An estimated 5 million students (from pre-school to secondary school) are to splurge on new school uniform and other items when school reopens next year, parents could easily spent more than RM2 billion just for this period alone.
The Consumers’ Association of Penang (CAP) urges parents not to buy entirely new sets of uniform and other school supplies when school reopens if the existing uniform and school supplies are still usable.
We are very concerned about the economic uncertainties and it is time to exercise restraint on our expenditure. With the prices of goods going up, it is important that our spending should be need-based rather than splurging on things that you may not need now.
Why do we spend hundreds of Ringgit on school items that those been used last year are still in relatively good condition? With the money saved, it is possible to put it into better use such as providing more nutritious food for the family, or for paying school, library and sports fees. We should not forget that there may be school bus and tuition fees to be paid as well and every Ringgit saved can ensure that our budget will go a long way.
It is a financially draining experience to shop for children’s school supplies. The uniform together with bag, stationery and shoes can cost almost RM200 and those do not include sports apparel, books and other necessities.
Another worrying turn of events is the announcement by the Deputy Education Minister Teo Nie Ching at the Dewan Rakyat on 6 December 2018. She said that starting from 2019, lower secondary students will be able to bring computer devices to school to substitute traditional textbooks.
If this is implemented, it is going to polarise students according to their economic background. Students and parents from poor families feel will feel pressured. Moreover, has the Education Ministry given it a thought about students losing or damaging their computer devices? It is going to stress the parents financially.
Even with a ‘modest’ 30 per cent increase in expenditure, a parent would have to spend an additional RM45 for each child as compared to what he/she had spent for the item last year and this amount is highly significant as it can easily tip over a family budget. This amounts to a huge sum of money to fork out during the beginning of the year.
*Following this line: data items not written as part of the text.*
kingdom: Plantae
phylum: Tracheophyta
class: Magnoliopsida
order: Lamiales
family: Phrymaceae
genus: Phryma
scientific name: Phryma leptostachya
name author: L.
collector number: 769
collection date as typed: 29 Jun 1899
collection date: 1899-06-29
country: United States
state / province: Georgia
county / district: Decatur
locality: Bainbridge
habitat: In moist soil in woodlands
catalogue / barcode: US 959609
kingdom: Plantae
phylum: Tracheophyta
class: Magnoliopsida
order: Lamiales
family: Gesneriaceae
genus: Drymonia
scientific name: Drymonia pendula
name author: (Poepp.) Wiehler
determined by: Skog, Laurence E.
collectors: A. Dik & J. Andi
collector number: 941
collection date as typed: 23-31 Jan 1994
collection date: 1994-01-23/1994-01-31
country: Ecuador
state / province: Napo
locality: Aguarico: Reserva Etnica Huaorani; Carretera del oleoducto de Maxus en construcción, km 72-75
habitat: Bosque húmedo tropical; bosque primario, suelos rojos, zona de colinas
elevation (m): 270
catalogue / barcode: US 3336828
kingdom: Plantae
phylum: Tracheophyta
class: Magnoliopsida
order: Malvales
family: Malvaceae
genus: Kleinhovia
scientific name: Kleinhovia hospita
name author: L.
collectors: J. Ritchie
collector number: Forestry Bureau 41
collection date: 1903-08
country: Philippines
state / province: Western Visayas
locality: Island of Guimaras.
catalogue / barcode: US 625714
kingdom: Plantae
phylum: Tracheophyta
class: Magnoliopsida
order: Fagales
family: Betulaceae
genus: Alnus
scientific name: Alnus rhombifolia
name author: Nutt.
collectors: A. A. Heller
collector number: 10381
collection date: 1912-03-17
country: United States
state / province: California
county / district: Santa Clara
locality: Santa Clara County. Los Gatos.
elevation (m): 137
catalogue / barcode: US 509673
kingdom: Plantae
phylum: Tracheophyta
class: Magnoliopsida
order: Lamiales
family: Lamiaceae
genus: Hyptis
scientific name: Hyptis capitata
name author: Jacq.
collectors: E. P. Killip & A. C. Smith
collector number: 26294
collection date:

Concerning uniforms, since most children have at least two sets of uniform to wear, the chances for the uniform to be threadbare coinciding with the end of the year is less likely and thus they can still be worn.
If 70 per cent (3.5 million) of the students are to refrain from buying two sets of uniform per person basing on needs basis and a bag, then RM1.2 billon would have been saved nationwide. This amount excludes the cost of other miscellaneous items.
With the education system’s emphasis on a student’s participation in co-curricular activities, parents would have to buy club/society uniforms that can cost about RM100 each and it depends on how many clubs and uniformed societies the student joins.
Parents should not subscribe to the idea of acquiring new items for the start of a new school session. Such ideas have been highly commercialised. Children should also be taught to appreciate the value of money and to continue to use items that are still in good condition. In the case of uniforms, it is unless they outgrew the uniform or perhaps if they are going to school for the first time.
Parent-Teacher Association (PTA) should work with parents to dismantle such unhealthy ‘culture’ which can cause undue stress and worry to parents and students who cannot afford. Moreover, it is not the new uniforms that will determine the academic success of the students and this is the value that has to be ingrained in the parents’ mind. It causes a divide between the ‘haves’ and the ‘have nots’.
CAP also calls on the government to urgently check on the quality of the uniform available in the market. The uniforms should be of an acceptable quality to last the students a decent duration.